Według "Gazety Wyborczej", Misiewicz nie pomagał Tadejewskiemu za darmo. Na koniec listopada i grudnia 2017 r. oraz stycznia 2018 r. miał wysłać biznesmenowi fakturę. Każda z nich miała opiewać na 6 tys. zł.
Misiewicz odpowiada "Gazecie Wyborczej"
Na artykuł w "GW" Misiewicz zareagował w mediach społecznościowych. Oświadczył, że "mamy do czynienia z kolejnym przeciekiem z toczącego się postępowania". "Jedno śledztwo już się toczy w sprawie medialnych, notabene nieprawdziwych w swojej istocie przecieków. Co ciekawe mam w tym śledztwie status pokrzywdzonego, A O DZIWO Prokuratura w Krośnie, która je prowadzi, przesłuchiwała w nim... moich obrońców" – napisał były rzecznik MON.

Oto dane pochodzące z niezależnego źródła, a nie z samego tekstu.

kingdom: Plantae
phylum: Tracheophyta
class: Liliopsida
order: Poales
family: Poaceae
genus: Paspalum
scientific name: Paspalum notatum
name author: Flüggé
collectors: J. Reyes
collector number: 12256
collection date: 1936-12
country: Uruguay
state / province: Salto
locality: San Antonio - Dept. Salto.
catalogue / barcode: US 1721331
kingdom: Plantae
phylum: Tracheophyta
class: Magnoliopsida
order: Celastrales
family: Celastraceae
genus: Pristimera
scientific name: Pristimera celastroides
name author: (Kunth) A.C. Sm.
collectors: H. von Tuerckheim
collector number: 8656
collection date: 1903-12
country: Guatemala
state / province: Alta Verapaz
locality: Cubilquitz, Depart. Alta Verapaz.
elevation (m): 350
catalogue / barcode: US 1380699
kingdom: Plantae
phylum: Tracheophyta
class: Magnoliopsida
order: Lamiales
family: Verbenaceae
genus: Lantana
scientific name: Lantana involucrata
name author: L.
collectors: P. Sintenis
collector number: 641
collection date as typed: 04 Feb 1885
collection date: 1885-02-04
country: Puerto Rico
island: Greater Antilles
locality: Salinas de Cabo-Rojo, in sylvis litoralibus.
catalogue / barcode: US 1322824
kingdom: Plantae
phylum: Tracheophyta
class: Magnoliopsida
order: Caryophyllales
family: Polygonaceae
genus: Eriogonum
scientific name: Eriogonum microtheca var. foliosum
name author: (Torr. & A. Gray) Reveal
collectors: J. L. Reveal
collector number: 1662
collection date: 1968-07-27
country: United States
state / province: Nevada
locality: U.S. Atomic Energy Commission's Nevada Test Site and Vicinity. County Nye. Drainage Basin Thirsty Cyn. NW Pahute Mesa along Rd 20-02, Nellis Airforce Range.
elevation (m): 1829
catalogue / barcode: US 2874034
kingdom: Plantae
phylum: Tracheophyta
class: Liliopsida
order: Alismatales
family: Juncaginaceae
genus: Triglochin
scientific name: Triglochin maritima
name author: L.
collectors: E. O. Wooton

Zapowiedział złożenie do prokuratora generalnego kolejnego zawiadomienia o podejrzeniu popełnienia przestępstwa, gdyż – jak stwierdził – "mam wrażenie, że materiały niejawne, operacyjne, z inwigilacji, w ramach śledztwa przygotowawczego Prokuratury w Tarnobrzegu nie powinny znajdować się w mediach...?". "Sugeruję, żeby dzisiejsze zawiadomienie dać do rozpatrzenia kolejnej "apolitycznej" prokuraturze, np. z Pcimia..." – dodał.
Będzie pozew?
"Nigdy nie brałem żadnych pieniędzy od nikogo za kontaktowanie kogokolwiek z kimkolwiek z MON lub Wojska Polskiego lub innych instytucji, za taką tezę Gazeta Wyborcza i inne powielające to kłamstwo media otrzymają pozew sądowy" – zapowiedział Misiewicz.
Były rzecznik MON jest już poza polityką. W kwietniu 2017 r. został zawieszony w prawach członka PiS przez prezesa Jarosława Kaczyńskiego, a następnie sam odszedł z partii. Dziś firmuje swoim nazwiskiem wódkę "Misiewiczówkę".